The column decoder 5 decodes the column input address signal supplied from the timing control circuit 1 and puts one of the column switches CS1 through CSp which corresponds to the result into the ON state. In this example, data stored in the memory cell C11 is to be read, so the column switch CS1 goes into the ON state and the others go into the OFF state.
Data output from the column switch CS1 is supplied to the I/O circuit 6 via the data bus DB and auxiliary data bus DBX.
The I/O circuit 6 increases the voltage of the data read in this way to a predetermined value with the built-in sense amplifier and outputs it.

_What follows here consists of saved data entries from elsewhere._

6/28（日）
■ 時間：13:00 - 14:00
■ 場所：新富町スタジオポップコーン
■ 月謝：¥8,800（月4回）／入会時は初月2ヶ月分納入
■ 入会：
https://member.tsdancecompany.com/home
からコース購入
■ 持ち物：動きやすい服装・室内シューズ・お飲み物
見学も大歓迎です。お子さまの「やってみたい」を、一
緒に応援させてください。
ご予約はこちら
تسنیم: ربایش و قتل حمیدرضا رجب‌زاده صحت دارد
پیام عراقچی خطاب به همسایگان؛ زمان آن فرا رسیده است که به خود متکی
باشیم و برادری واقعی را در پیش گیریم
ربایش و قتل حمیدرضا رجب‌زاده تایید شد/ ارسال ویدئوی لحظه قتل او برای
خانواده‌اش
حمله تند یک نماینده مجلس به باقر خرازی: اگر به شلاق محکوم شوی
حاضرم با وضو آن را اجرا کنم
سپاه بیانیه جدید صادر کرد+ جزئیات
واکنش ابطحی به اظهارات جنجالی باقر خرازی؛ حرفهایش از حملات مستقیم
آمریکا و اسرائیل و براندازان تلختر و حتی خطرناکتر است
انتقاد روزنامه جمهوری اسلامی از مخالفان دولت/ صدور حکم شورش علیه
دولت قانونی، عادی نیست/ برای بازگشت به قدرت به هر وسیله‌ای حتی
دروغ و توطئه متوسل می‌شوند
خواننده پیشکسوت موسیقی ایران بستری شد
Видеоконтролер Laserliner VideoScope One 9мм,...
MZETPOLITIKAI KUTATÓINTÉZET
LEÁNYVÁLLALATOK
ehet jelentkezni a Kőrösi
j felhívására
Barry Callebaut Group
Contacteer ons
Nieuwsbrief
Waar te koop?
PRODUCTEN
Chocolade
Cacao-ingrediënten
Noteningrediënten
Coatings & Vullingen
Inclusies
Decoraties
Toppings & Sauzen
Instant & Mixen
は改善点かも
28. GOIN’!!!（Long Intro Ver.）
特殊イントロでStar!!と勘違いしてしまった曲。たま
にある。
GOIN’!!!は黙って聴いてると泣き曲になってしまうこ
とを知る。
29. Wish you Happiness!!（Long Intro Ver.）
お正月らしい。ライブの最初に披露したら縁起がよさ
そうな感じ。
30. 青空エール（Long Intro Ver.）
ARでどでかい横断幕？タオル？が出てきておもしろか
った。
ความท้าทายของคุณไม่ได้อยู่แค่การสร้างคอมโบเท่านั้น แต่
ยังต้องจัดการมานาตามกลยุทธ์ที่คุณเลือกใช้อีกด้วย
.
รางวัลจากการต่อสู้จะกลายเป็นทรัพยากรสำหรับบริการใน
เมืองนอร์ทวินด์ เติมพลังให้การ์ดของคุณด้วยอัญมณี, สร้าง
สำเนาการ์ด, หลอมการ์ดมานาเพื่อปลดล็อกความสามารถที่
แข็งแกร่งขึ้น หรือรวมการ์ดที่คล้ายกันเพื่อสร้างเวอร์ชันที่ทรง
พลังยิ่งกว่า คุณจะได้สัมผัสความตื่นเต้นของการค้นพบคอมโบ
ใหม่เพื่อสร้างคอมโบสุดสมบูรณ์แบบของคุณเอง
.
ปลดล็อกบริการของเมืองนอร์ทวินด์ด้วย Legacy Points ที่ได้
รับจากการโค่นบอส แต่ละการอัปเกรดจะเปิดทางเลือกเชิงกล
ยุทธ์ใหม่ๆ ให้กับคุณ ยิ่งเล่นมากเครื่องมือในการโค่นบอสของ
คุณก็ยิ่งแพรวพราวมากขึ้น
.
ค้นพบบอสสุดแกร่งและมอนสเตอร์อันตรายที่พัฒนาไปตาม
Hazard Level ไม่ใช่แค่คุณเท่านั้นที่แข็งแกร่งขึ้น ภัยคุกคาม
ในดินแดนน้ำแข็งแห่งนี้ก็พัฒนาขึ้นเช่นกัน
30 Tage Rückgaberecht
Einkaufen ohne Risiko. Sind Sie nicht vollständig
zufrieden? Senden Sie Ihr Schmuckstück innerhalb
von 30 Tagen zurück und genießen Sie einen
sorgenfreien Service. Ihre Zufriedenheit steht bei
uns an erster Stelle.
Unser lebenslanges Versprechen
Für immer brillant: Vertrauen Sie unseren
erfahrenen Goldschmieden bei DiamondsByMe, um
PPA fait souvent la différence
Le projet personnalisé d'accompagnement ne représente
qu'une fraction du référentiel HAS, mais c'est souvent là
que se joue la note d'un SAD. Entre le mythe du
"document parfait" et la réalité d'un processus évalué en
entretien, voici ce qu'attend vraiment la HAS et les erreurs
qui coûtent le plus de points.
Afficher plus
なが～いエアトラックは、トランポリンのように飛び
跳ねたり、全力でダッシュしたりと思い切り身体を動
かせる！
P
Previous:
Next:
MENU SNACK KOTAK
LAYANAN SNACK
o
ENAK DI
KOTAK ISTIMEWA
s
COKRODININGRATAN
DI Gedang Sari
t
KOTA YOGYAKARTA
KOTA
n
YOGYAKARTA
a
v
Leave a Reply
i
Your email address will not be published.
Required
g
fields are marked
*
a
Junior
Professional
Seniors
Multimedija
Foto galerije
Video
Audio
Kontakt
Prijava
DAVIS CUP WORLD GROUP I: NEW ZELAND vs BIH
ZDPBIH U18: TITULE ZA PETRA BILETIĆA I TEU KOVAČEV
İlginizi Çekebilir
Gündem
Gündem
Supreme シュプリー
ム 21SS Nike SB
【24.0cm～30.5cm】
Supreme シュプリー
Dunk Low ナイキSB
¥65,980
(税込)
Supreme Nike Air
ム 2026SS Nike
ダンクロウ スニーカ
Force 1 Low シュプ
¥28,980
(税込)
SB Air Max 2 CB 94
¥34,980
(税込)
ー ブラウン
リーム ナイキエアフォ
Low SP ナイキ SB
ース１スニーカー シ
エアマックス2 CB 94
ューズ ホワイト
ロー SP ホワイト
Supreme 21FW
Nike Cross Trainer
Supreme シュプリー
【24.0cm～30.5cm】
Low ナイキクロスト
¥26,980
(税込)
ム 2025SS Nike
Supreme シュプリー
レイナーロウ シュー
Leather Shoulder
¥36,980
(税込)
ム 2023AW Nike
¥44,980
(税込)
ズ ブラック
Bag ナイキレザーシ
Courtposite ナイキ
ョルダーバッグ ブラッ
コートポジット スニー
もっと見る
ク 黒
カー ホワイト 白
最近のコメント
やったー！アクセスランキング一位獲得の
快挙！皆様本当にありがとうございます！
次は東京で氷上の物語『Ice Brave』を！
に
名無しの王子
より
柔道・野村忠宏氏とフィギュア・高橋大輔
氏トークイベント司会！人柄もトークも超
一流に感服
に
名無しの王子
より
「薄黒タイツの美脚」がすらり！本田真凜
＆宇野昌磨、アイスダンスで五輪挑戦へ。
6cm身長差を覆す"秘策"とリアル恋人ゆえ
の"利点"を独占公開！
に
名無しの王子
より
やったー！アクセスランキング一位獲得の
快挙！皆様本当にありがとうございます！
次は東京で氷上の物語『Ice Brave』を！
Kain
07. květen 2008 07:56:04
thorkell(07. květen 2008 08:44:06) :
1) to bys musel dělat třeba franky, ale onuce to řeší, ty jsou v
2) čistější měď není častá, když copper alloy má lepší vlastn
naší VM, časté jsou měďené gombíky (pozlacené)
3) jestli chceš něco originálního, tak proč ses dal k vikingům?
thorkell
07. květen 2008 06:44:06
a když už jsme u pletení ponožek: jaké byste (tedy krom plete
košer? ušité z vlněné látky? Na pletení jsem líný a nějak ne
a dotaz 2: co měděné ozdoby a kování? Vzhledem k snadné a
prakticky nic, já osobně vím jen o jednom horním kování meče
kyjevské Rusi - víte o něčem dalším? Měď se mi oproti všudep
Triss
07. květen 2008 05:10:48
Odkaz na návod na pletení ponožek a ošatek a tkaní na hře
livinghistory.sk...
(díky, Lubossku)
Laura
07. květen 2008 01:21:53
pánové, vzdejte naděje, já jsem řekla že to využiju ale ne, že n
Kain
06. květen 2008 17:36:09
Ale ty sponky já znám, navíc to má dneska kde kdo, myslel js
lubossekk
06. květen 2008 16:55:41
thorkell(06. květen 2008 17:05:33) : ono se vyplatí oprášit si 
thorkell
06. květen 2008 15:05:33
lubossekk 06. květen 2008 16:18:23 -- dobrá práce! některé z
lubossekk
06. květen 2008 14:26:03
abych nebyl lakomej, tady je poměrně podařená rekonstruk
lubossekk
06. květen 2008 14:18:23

The operation of reading data stored in another memory cell is performed in the same way as described above, so descriptions of it will be omitted. The operation of writing data into a memory cell is performed in the same way as described above, except that data is read from the I/O circuit 6 side and is supplied to a memory cell. Therefore, descriptions of it will also be omitted.
As stated above, compared with cases where bit lines are not hierarchized, the above bit line hierarchy system enables the provision of high-speed low-power semiconductor memories.
However, in recent years semiconductor memories which operate at higher speed are needed because the amount of information treated by information processing units has increased by leaps and bounds. Moreover, the miniaturization of portable information processing units is greatly needed, so the area of chips used in semiconductor memories must also be made smaller.